Making matters worse is the resignation of Secretary of Defense Jim Mattis, who could no longer contain his disagreements with Trump, and pointedly wrote: “you have the right to have a Secretary of Defense whose views are better aligned with yours” in his resignation letter.

This is disheartening because Secretary Mattis was one of the most competent members of Trump’s administration. While one can certain disagree with decisions here and there, he has the requisite experience and know-how to run America’s defense department. I am a firm believer that for critical presidential cabinet positions, we must have the best people get the best job. President Trump will not find anyone better than Mattis who wants the job.

In addition to all that has and will be said among the Washington class and elites, I urge everyone to remember the non-traditional aspect of our war on terror. ISIS will not be defeated until we have also eradicated its online presence.

More than any other terrorist organization, ISIS became a household name via their effectiveness at utilizing the Internet and Social Media. Examples include their nasty online killings, to recruitment and organization via social media, and to encouragement of “lone wolf” attacks from law abiding citizens turned radicalized ISIS agents.

Social medial companies deserve their fare share of blame for allowing ISIS and other terrorist organizations to gain a foothold in them. Facebook, Twitter, YouTube, and similar companies have more resources, technical skill, and money than ISIS, yet were (initially) blindsided by terrorist activity. Compounding these issues are lack of incentives: combating terrorism requires social media companies to allocate resources that could otherwise be used to increasing growth.

The good news is that, due to public and government pressure, these companies have dramatically improved their counter-terrorism techniques. I haven’t seen as many headlines about terrorism on social media, but hard data would be more reassuring. (For an overview of how terrorists have utilized social media, I recommend the thrilling yet worrisome book Like Wars, published earlier this year, and which has helped shape my thinking on where the real threats lie in the modern era.)

To recap and summarize my position, let’s keep our troops in Syria and Afghanistan, but please don’t relieve the pressure on media companies — and ourselves as consumers — to be vigilant of terrorist groups using social medial to advance their malicious agendas.

I would be remiss if I didn’t mention that the next logical step after social media is for terrorists to use new advances in Artificial Intelligence. Look at some recent research results from NVIDIA, for instance; I predict that it will not be long — if it hasn’t already happened — before terrorist groups start buying GPUs and generating fake images.

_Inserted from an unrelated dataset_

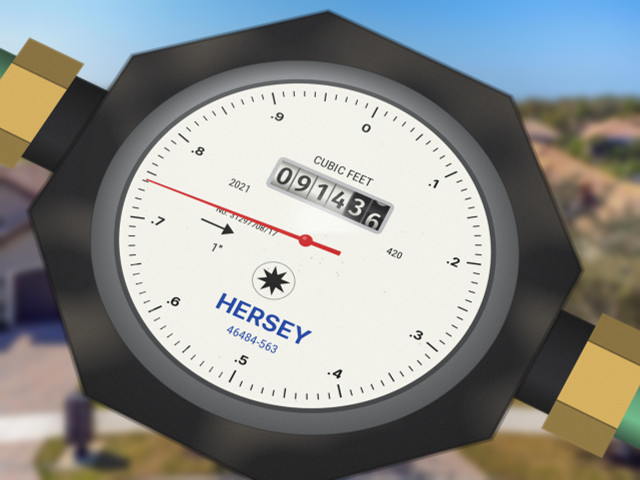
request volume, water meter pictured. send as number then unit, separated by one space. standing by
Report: 91435.74 ft³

To be clear, I am not blindly anti-Trump. On the contrary, I want him to succeed as president so that America succeeds. Though I know there’s little chance he will change his mind with respect to traditional military, I hope that he and his administration will do enough to stop the online threat from ISIS. Or, at the very least, that they will not do something with the byproduct of making terrorists have an easier time online. I am more concerned about threats from the Internet, social media, and misinformation in the near future, rather than traditional military-style combat.

Overall, it’s a sad day when the leader of the free world’s actions give relief to ISIS and are praised by America’s biggest geopolitical foe — Vladimir Putin.